▶ _Selected passage_
________________________________________
5.4 Zero-inflated tweedie XGBoost (XGBoost) model

We propose a machine learning method to predict the evacuation flow between a pair of MSAs. It builds on traditional gravity models and addresses their shortcomings for this application by including hurricane attributes as features; representing overdispersion, zero-inflated data; and capturing nonlinearities.

Specifically, we develop a Zero-Inflated Extreme Gradient Boosting Tweedie Regressor (XGBoost), a meta model of a classifier and a regressor, that predicts the number of evacuees, Fij, that travel from origin i to destination j as a function of a feature set \({\overset\rightharpoonup X}\). The feature set \({\overset\rightharpoonup X}\) is input into the classifier C, which determines whether flow should be zero. If the probability exceeds 0.5, the observation is forwarded to the regressor, R, which outputs a non-negative flow for the given pair. The feature set \({\overset\rightharpoonup X}\) includes features describing the origin, \({\overset\rightharpoonup X}_i\), destination \({\overset\rightharpoonup X}_j\), and the joint features between them, \({\overset\rightharpoonup X}_{ij}\), i.e., all those listed in Table 2. The interactive component of the feature space is inspired by the traditional gravity models, such that for a given feature at i and j the number of flows is not only dependent on the features describing the origin and destination, but also the interaction between the origin and the destination. As in Hong et al. (2020), for each feature except the distance between OD pairs, the interactive term is given by the product of the feature values at origin and destination divided by the square of the distance between them.

Both classifier and regressor are gradient tree-boosting algorithms and the regressor is modeled as a Tweedie compound Poisson distribution. The gradient boosting model, a nonparametric machine learning method, combines a series of weak learners (trees) and thus is able to capture complex interactions and produce high accuracies. The gradient boosting method also has hyperparameters which can be tuned to minimize overfitting and obtain desirable outputs. The extreme gradient boosting method, an extension of traditional gradient boosting, was chosen for both classifier and regressors because it converges quickly with fewer iterations, has an inbuilt capability to handle missing values, and enhances model training through parallelization and distributed computing. The objective function for the classifier uses the logistic loss while the regressor is modeled as a Tweedie loss. We chose the Tweedie loss for the regressor since we expect the distribution to be highly skewed to the right. The classifier helps handle overdispersion, the boosting method is capable of fitting a flexible model and capturing complex interactions among predictors, and the Tweedie distribution can capture heavily right-skewed data.
________________________________________
▶ _Stored records_
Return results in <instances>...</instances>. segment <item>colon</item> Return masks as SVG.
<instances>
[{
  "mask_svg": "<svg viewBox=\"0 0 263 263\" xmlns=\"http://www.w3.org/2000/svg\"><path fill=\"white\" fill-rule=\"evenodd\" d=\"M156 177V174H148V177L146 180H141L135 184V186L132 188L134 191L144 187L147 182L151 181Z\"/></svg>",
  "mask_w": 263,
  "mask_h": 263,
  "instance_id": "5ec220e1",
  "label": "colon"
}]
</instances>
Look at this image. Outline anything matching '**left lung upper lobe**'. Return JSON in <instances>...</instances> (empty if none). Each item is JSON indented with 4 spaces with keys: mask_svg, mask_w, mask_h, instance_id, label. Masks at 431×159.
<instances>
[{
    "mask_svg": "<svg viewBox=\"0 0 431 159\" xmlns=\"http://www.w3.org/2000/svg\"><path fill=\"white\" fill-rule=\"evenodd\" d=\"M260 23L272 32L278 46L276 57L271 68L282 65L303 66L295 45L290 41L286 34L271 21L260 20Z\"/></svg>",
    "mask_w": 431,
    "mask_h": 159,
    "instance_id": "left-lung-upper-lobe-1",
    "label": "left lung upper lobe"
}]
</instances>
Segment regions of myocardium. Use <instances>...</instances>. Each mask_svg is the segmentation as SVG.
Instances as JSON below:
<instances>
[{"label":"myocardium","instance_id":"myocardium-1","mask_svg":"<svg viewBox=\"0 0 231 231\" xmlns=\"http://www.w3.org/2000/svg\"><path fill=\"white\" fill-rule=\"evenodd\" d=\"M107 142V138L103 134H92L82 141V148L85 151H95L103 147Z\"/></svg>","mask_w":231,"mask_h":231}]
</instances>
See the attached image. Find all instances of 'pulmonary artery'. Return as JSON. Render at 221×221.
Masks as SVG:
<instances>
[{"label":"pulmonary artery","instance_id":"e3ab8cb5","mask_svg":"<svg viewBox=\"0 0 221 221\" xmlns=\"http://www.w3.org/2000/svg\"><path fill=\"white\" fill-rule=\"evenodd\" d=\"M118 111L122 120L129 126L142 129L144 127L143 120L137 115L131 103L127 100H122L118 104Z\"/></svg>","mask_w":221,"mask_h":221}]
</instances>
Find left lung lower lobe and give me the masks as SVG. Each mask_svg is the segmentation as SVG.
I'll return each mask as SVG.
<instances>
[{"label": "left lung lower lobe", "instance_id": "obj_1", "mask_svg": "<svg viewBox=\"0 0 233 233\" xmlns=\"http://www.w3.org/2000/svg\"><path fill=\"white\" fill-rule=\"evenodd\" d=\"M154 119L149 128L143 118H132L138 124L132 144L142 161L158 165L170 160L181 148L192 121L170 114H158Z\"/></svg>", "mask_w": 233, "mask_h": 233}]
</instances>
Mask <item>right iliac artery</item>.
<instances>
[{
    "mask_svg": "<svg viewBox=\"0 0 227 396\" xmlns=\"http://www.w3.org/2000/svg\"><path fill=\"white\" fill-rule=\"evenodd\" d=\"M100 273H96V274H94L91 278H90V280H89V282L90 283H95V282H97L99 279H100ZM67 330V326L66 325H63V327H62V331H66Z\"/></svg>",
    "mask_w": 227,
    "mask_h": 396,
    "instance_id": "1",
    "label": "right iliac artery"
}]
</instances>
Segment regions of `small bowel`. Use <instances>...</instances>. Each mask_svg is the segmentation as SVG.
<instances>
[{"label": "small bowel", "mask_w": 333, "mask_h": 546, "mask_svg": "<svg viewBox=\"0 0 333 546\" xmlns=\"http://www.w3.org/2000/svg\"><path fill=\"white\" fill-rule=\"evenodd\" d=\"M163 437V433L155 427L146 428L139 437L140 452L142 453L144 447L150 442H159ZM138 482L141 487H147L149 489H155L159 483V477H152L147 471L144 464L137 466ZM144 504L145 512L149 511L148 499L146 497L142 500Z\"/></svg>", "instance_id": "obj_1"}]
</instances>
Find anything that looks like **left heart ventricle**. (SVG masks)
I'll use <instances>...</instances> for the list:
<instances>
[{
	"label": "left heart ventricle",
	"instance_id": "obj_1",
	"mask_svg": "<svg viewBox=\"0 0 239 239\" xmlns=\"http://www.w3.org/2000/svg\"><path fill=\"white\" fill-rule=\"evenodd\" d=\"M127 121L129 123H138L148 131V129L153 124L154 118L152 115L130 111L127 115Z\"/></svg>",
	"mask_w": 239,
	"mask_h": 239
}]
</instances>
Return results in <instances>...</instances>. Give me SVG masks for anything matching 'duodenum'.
________________________________________
▶ _Required actions_
1. From the passage on the zero-inflated Tweedie XGBoost model, reproduce word for word the span from "5.4 Zero-inflated tweedie" up to and including "and capturing nonlinearities.".
2. Answer these questions from the passage on the zero-inflated Tweedie XGBoost model:
(a) What probability must be exceeded for an observation to be forwarded to the regressor?
(b) Which loss does the objective function of the classifier use?
(c) Why was the Tweedie loss chosen for the regressor?
3. Write the next part of the passage on the zero-inflated Tweedie XGBoost model, beginning after its final sentence.

▶ _Task responses_
1.
5.4 Zero-inflated tweedie XGBoost (XGBoost) model

We propose a machine learning method to predict the evacuation flow between a pair of MSAs. It builds on traditional gravity models and addresses their shortcomings for this application by including hurricane attributes as features; representing overdispersion, zero-inflated data; and capturing nonlinearities.

2.
(a) 0.5
(b) The logistic loss
(c) Because the distribution is expected to be highly skewed to the right

3.
5.5 Hyperparameter tuning

The machine learning model training involves finding the optimal hyperparameters for the given dataset. Both classifier and regressor contain hyperparameters that can be tuned to obtain a suitable model based on the objective function. For both classifier and regressor we considered maximum tree depth, number of estimators, and learning rate as parameters to be tuned. Given that the data is heavily zero-inflated we introduced a custom hyperparameter, k, to control an under-sampling of the zero flows in the training data. Specifically, if there are nt OD pairs with non-zero flows, we include all nt, and an additional k*nt randomly OD pairs with zero flows.

When fitting the model for this analysis, using the 105,263 OD pairs from Hurricanes Florence, Michael, and Dorian, for both classifier and regressor, we tuned the hyperparameters by trying all combinations as follows: maximum tree depth (5, 6, 7, 8, 9, 10); number of estimators (100, 200, 300, 400, 500); learning rate (0 to 0.5 in increments of 0.1); and k (1 to 20 in increments of 1). For each combination of values, the ten-fold cross validation was conducted as described in Sect. 5.6, using the Common Part of Commuters (CPC) score and the coefficient of determination as scoring metrics. The set of parameters with the best model score was taken as the optimal set of hyperparameter values and the corresponding predictions were recorded. The best model reported optimal parameters of 10, 300, 0.2, and 8 for the classifier and 6, 100, 0.1, and 8 for the regressor, for the maximum tree depth, number of estimators, learning rate, and under-sampling parameters, respectively. Similarly, for the XGBoost model with traditional features (XGBoost-trad) the best model reported optimal parameters of 3, 200, 0.1, and 6 for the classifier and, 3, 100, 0.1, and 6 for the regressor, for the maximum tree depth, number of estimators, learning rate, and under-sampling parameter, respectively. There were no hyperparameters for the traditional gravity model.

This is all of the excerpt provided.